Tom calló de nuevo, pero Frodo no pudo dejar de hacer otra pregunta, aquella de la que más deseaba una respuesta.

—Habladnos, Señor —dijo—, del Hombre-Sauce. ¿Qué es? Nunca oí nada de él.

—¡No, no! —dijeron juntos Merry y Pippin, enderezándose bruscamente—. ¡No ahora! ¡No hasta la mañana!

—¡Tenéis razón! —dijo el viejo—. Es tiempo de descansar. No es bueno hablar de ciertas cosas cuando las sombras reinan en el mundo. Dormid hasta que amanezca, reposad la cabeza en las almohadas. ¡No prestéis atención a ningún ruido nocturno! ¡No temáis al sauce gris!

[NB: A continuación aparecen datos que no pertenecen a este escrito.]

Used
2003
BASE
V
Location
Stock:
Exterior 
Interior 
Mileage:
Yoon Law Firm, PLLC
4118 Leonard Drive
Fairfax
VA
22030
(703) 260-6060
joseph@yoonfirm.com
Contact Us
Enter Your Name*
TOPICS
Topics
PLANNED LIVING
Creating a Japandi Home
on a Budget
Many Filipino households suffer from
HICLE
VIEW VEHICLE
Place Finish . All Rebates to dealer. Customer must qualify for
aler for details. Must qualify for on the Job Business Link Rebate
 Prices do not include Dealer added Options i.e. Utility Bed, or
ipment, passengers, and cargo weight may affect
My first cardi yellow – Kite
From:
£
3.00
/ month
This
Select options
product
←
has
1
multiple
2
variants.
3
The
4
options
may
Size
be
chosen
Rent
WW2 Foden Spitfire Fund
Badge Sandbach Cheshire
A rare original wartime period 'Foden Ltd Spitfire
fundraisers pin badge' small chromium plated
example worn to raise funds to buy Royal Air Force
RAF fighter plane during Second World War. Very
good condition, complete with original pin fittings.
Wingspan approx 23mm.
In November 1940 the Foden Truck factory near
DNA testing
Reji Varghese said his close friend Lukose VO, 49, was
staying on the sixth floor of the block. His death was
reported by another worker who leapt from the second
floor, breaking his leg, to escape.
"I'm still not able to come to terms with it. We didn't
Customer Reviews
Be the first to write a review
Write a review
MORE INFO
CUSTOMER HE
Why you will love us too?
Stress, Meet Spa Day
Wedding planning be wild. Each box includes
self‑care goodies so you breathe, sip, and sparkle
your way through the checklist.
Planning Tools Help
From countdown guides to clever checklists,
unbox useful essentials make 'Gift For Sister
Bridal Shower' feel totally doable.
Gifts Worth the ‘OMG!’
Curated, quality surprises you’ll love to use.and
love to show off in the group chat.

Y diciendo esto bajó la lámpara y la apagó con un soplido, y tomando una vela en cada mano llevó a los hobbits fuera de la habitación.

Los colchones y las almohadas tenían la dulzura de la pluma y las coberturas eran de lana blanca. Acababan de tenderse en los lechos blandos y de acomodarse las mantas cuando se quedaron dormidos.

En la noche profunda, Frodo tuvo un sueño sin luz. Luego vio que se elevaba la luna nueva, y a la tenue claridad apareció ante él un muro de piedra oscura, atravesado por un arco sombrío parecido a una gran puerta. Le pareció a Frodo que lo llevaban por el aire, y vio entonces que la pared era un círculo de lomas que encerraban una planicie, en el centro se elevaba un pináculo de piedra, semejante a una torre, pero no hecha con las manos. En la cima había una forma humana. La luna subió y durante un momento pareció estar suspendida sobre la cabeza de la figura, reflejándose en los cabellos blancos, movidos por el viento. De la planicie en tinieblas se levantó un clamor de voces feroces, y el aullido de muchos lobos. De pronto una sombra, como grandes alas, pasó delante de la luna. La figura alzó los brazos, y del bastón que tenía en la mano brotó una luz. Un águila enorme bajó entonces del cielo y se llevó a la figura. Las voces gimieron y los lobos aullaron. Hubo un ruido como si soplara un viento huracanado, y con él llegó el sonido de unos cascos que galopaban, galopaban, galopaban desde el este. «¡Los Jinetes Negros!», pensó Frodo despertando y con el golpeteo de los cascos resonándole aún en la cabeza. Se preguntó si tendría alguna vez el coraje de dejar la seguridad de esos muros de piedra. Se quedó quieto, escuchando todavía, pero todo estaba en silencio ahora, y al fin se volvió y se durmió otra vez, o se perdió en un sueño que no le dejó ningún recuerdo.